In contrast, there were no concerns over Lin’s attendance at the United Kingdom premiere of “The Bleeding Edge” at Speaker’s House in Parliament this September. The film, which dramatizes forced organ harvesting and the Chinese regime’s advanced surveillance systems, was directed and produced by Leon Lee, the winner of a prestigious Peabody Award for a documentary on organ harvesting.
Lin’s being censored by Miss World is an example of “the extension of China’s influence well beyond its borders … and how desperately China wants to prevent people from speaking out and exposing the truth on human rights generally, and particularly on the issue of organ harvesting,” Benedict Rogers, a friend of Lin and deputy chair of the U.K. Conservative Party Human Rights Commission, said in a phone interview.
“The fact that this is happening in Washington, D.C., a city that most associate with freedom, is particularly alarming.”
A History of Censorship
In censoring Lin, the Miss World executives appeared to be safeguarding their business relations with their sponsors, who are largely Chinese companies.

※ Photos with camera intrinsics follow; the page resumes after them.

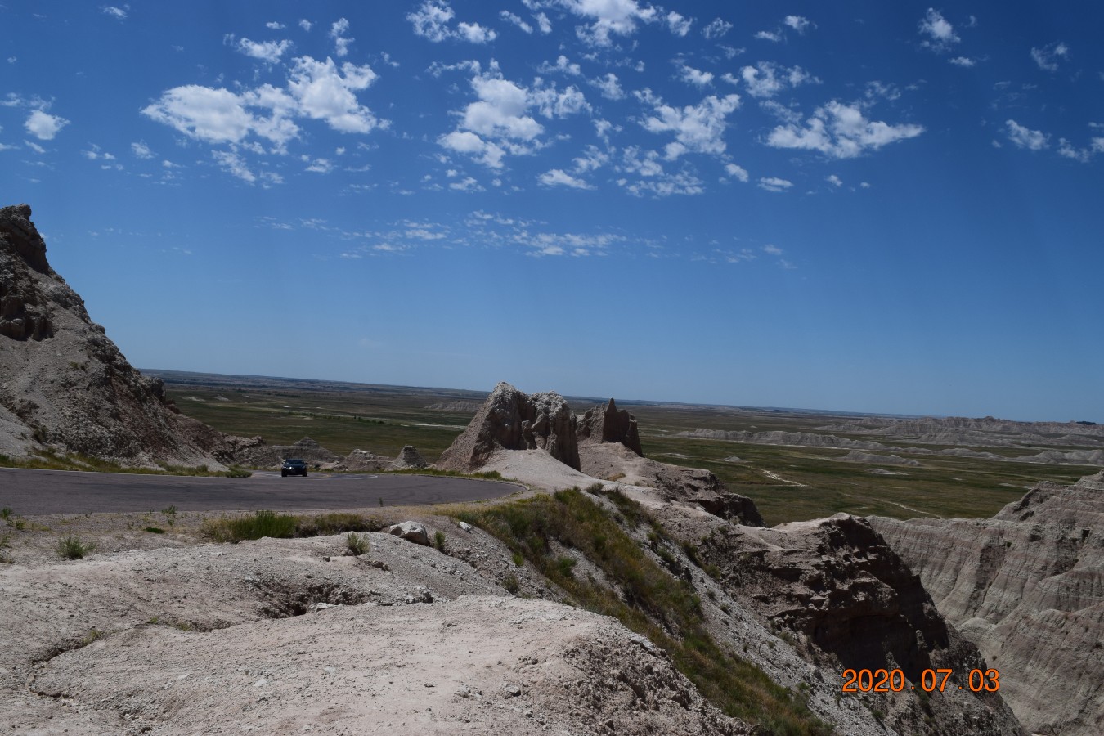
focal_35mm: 27
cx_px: 552
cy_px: 368
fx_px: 828
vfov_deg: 47.9
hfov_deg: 67.4
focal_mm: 18
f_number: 11
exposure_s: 1/640
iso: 200
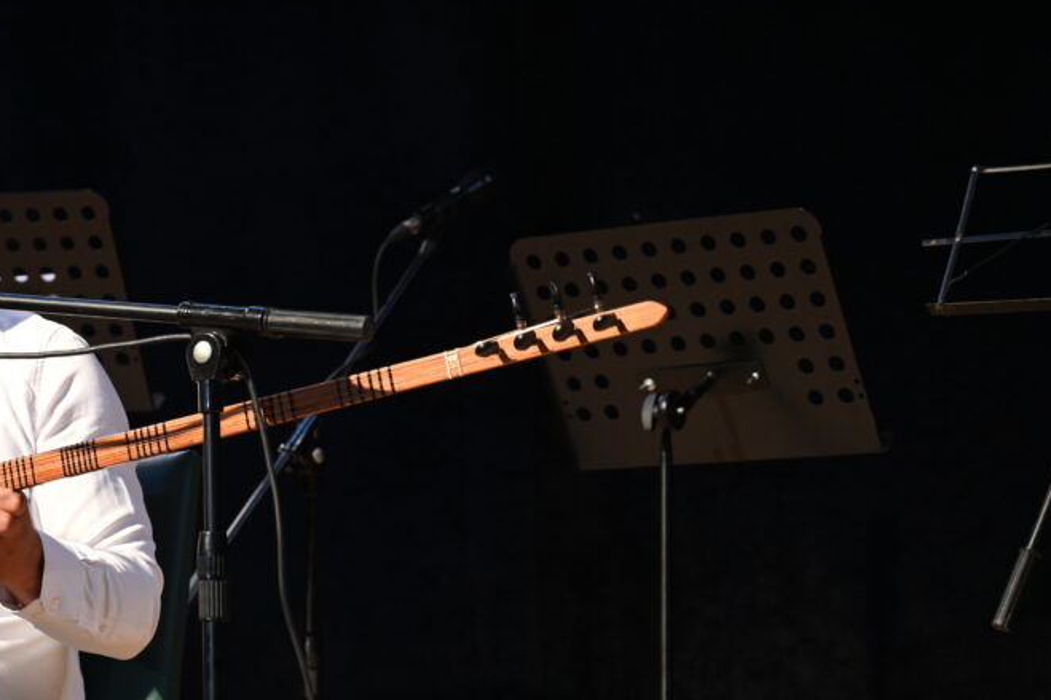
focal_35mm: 136
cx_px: 88
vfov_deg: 10.1
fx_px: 3969
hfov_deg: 14.9
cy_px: 462
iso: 1000
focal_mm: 70
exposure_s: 1/80
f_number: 4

In the past, many Western companies, particular tech giants like Google and Yahoo, have been known to conduct censorship on behalf of the Chinese regime.
This phenomenon appears to be ongoing. Facebook employees recently revealed that the social media company is creating a “China censorship tool” as part of CEO Mark Zuckerberg’s efforts to break into the Chinese market. “It’s better for Facebook to be a part of enabling conversation, even if it’s not yet the full conversation,” Zuckerberg reportedly told employees.
Western companies might not be aware that what the regime wants more often than not serves to help the Chinese Communist Party better control and suppress the Chinese people.
“Sadly, too many people in the Western world are willing to kowtow to China, and allow Anastasia be silenced,” Rogers said, speaking earlier in the day before the ban was lifted.